### Texto del documento
----------

La marca de homicidios impuesta el año pasado opacó la estadística igualmente trágica de muertes por accidentes de tránsito. Los 517 fallecidos in situ también hicieron historia. Nunca hubo una cifra más alta desde 1994, fecha de los registros más antiguos. A lo largo del 2023, hubo un deceso cada 17 horas por esa causa. Por primera vez superamos 500 muertes en carretera y el año récord del 2022, con 484 fallecidos, quedó muy atrás.
Las muertes en carretera equivalen al 57 % de los 907 homicidios del año y el porcentaje sería significativamente mayor si la estadística no se restringiera a muertes in situ y contemplara, también, los decesos sobrevenidos a consecuencia del siniestro, fuera del lugar donde ocurrió.
Si se añaden como factor las frecuentes lesiones sufridas por los involucrados en accidentes de tránsito, el problema es claramente comparable, desde el punto de vista de la inseguridad y el sufrimiento humano, con la ola de violencia criminal desatada en los últimos años. Transitar por las calles del país implica un creciente riesgo de verse en medio del fuego cruzado, pero también de sufrir un accidente fatal.

----------

### Listado proporcionado
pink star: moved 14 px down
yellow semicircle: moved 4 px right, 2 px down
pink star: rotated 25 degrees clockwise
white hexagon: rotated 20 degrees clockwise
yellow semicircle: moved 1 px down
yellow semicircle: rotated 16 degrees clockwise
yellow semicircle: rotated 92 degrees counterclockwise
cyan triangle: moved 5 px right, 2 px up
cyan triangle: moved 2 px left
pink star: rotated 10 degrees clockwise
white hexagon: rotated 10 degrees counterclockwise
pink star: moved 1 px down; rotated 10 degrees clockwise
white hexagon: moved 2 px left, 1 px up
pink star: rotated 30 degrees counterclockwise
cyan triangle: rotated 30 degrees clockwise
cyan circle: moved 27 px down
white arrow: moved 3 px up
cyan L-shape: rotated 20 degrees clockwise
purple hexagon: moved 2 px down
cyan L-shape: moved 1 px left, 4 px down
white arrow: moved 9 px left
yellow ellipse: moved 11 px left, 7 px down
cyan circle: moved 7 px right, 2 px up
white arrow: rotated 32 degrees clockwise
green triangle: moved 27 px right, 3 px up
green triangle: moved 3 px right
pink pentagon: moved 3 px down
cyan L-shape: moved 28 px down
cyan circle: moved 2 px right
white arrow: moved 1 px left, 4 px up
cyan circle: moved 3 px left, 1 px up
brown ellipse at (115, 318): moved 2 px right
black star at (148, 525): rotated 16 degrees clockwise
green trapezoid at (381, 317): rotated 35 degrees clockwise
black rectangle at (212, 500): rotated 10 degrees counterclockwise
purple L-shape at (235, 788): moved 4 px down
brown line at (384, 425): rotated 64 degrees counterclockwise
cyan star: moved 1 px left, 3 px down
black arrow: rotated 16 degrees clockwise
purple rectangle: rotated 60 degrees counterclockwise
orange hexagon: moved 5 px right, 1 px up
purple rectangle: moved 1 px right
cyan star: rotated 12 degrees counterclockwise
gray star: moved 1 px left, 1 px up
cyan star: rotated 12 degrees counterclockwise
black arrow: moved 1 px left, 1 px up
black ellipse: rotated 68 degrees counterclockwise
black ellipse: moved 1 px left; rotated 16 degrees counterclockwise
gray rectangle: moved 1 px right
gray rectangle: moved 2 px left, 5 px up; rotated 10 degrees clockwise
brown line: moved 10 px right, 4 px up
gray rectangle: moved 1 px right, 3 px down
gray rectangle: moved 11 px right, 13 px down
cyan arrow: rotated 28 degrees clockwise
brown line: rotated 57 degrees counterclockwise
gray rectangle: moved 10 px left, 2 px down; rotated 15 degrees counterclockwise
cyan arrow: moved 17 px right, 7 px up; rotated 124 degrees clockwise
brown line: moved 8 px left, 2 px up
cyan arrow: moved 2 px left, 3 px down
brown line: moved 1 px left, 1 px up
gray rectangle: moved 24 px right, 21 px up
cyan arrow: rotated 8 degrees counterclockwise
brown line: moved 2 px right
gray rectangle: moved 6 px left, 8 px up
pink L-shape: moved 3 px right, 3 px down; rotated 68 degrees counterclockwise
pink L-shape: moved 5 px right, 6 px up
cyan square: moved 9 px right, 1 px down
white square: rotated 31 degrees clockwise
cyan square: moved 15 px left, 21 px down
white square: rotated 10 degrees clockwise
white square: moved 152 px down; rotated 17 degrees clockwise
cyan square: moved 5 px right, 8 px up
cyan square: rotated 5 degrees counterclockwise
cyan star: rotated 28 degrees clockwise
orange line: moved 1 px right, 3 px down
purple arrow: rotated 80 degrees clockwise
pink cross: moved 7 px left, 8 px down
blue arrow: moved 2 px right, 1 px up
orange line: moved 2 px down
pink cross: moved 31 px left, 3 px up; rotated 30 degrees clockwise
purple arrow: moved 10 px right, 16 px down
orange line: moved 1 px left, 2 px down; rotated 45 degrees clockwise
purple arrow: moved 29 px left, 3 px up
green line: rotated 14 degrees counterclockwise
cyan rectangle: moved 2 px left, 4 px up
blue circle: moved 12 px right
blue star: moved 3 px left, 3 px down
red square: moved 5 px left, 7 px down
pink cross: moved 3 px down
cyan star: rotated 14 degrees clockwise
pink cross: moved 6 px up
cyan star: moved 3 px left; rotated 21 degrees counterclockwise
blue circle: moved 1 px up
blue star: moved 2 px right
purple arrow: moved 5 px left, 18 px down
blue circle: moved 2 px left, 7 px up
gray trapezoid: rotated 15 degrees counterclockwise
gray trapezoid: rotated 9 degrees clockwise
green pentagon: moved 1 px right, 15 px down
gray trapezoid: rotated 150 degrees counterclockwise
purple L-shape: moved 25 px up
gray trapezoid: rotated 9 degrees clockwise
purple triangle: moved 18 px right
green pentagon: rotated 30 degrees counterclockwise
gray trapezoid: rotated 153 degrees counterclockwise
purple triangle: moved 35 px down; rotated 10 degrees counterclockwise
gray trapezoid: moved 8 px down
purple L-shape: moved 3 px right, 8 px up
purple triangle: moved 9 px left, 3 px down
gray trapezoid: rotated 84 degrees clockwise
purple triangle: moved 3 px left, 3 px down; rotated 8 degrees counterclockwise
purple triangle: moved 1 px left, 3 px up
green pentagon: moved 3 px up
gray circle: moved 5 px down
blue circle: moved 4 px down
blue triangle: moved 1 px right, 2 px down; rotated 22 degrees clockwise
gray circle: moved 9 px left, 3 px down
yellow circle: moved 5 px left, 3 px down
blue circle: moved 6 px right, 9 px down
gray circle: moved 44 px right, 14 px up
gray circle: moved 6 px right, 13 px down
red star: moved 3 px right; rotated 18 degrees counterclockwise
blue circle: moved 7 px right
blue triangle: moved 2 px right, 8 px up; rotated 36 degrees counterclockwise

----------

### Tareas
1. Según el texto sobre las muertes en carretera, ¿cuántas personas fallecieron in situ por accidentes de tránsito en 2023?
2. Retoma el texto sobre las muertes en carretera justo después de su última oración.

### Respuestas esperadas
1. 517 personas.

2.
Entre los dos fenómenos hay diferencias obvias, pero una de las menos analizadas es el costo y complejidad de combatir cada uno de ellos. El homicidio exige labores de vigilancia e inteligencia para enfrentar a organizaciones cada vez más sofisticadas. El Estado debe invertir en laboratorios forenses, escuchas telefónicas y prolongadas investigaciones. Los cuerpos policiales dedicados a esas labores necesitan entrenamiento y equipamiento específico, sobre todo los integrantes del Organismo de Investigación Judicial.
La lucha contra el homicidio es, asimismo, la lucha contra el narcotráfico, responsable de la mayor parte de la trágica estadística. Es un enemigo con grandes recursos económicos y apoyo internacional. La pobreza y la deserción escolar le ofrecen una cantera permanente de jóvenes tentados por el sicariato.
A diferencia del mantenimiento del orden vehicular, la lucha contra el homicidio no produce ingresos al Estado, salvo los ocasionales decomisos de bienes del narcotráfico. Las infracciones a la ley en este campo no se castigan con multas, sino con penas de prisión cuyo cumplimiento también se transforma en gasto.
Hay, por otra parte, un largo y complejo debate sobre las medidas legislativas necesarias para enfrentar la violencia homicida. No existe consenso y la discusión entre la “mano dura” y los medios más moderados para responder al fenómeno a veces parece irreconciliable.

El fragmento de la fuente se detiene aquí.